Matilda pushed back a screen on the wall to display a blown-up shot of a handsome black man, older, hands on his hips, standing in what looked to be Jackson Square. He had a light salt-and-pepper goatee and was wearing sunglasses pushed up on his closely shaved head. He was smiling to someone off camera to his left, a dimple in his left cheek. The look on his face suggested he wasn’t aware that this photo was being taken.

“See this man?”

“Indeed we do,” someone muttered, causing a fit of giggles.

“This man is Julius Faraday, Solange’s ex-husband.” There were more oohs and ahhs and
Did you say “ex”?
and
Go, Solange
.

“All right, now listen,” Matilda said, trying to scold, but she, too, was having a hard time hiding her grin. “For reasons that might be obvious, we need to find among these headshots the man who
best
resembles Julius, but Julius as a younger man, the way Solange would have known him when they first met.”

I got up to join the cluster in front of the board and take a closer look at Julius. He was shockingly well assembled in his turtleneck and leather jacket. His front teeth had the
barest hint of a gap. Were it not for his connection to Solange, I would have suggested him as a recruit. I also would have offered to train him. But he was her ex, and exes were off-limits. Or so I thought.

“Him,” Michelle said, pinning one of the headshots next to the photo of Julius.

“Nuh-uh,” said Angela. “
This
dude.”

The man in the photo she indicated had a smile similar to Julius’s, but his hair was longer. After some debate about a smile being more important than eyes, Angela’s pick won in a landslide vote, after which Bernice disappeared with the headshot to “make overseas calls.” The rest of us got up to leave because we thought we’d completed the task of the evening.

“Hold on, ladies.

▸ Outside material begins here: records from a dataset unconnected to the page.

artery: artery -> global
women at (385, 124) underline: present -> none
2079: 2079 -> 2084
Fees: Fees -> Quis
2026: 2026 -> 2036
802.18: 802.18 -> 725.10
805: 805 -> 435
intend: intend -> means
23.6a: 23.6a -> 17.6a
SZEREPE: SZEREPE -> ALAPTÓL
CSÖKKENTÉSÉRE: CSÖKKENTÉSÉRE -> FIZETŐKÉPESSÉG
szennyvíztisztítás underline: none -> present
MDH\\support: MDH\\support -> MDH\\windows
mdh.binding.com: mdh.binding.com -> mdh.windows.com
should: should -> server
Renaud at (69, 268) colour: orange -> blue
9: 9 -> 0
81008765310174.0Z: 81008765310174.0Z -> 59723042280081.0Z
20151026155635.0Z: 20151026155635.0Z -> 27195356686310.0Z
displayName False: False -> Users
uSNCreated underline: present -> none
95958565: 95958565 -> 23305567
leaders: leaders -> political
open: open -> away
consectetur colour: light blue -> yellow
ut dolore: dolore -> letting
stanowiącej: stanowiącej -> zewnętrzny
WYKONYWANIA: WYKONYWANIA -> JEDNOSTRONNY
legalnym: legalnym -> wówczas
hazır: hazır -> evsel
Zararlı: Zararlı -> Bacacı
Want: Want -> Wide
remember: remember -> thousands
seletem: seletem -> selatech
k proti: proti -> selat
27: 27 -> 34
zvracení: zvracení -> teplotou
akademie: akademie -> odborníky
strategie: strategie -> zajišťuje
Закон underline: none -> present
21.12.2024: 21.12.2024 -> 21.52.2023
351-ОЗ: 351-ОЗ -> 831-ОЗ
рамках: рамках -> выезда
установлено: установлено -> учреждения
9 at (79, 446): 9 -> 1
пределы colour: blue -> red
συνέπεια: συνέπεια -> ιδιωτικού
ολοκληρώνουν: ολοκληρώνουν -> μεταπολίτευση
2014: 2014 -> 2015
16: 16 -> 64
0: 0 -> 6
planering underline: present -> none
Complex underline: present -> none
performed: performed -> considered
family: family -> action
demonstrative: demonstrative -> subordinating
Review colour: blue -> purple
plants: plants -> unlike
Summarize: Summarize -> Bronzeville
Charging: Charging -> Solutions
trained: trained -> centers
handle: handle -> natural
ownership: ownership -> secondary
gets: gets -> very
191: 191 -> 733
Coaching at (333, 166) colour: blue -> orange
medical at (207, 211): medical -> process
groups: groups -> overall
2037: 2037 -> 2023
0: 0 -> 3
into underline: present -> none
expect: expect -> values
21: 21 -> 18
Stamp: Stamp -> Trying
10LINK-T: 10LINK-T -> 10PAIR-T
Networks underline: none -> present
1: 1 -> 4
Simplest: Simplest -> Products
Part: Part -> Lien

We have one more order of business,” Matilda said, reaching under the table for another manila envelope. “We’re selecting one more recruit this evening. And in an unusual twist, this recruit approached us. Well, he approached me.”

There was confusion around the table. Matilda rarely accepted applicants who approached S.E.C.R.E.T. because it was usually through an indiscreet recruit who’d broken the rules and told one of his friends. Too much eagerness was frowned upon and it threatened our anonymity.

Matilda placed the envelope in front of me.

“Cassie, would you please open it?”

Why me? Maybe this time I would be chief fantasy facilitator! Maybe I was going to Paris! I snatched the
envelope off the table and impatiently ripped it open. Out slid a glossy black-and-white headshot of a handsome new recruit.

What followed happened in a few seconds, five tops, but time seemed to slow. I took in the recruit’s studied stance, and the way he leaned against the rough cement wall. I thought,
Hmm, he’s very good-looking. But I know this guy from somewhere
. Three seconds in, I realized this man was famous. But for what? Then, in the space of time it took for me to inhale and exhale, it dawned on me: this recruit
wasn’t
famous. It was just that his face was so deeply familiar, he felt famous.

I was looking at the face of Will,
my
Will, his brooding features in quiet repose, his dark blue eyes relaxed but serious, a kind smile playing across his lips. He was wearing that black shirt with the French cufflinks from the other day. He stood with his hands in the pockets of those flat-front slacks. He looked sexy. Very, very sexy.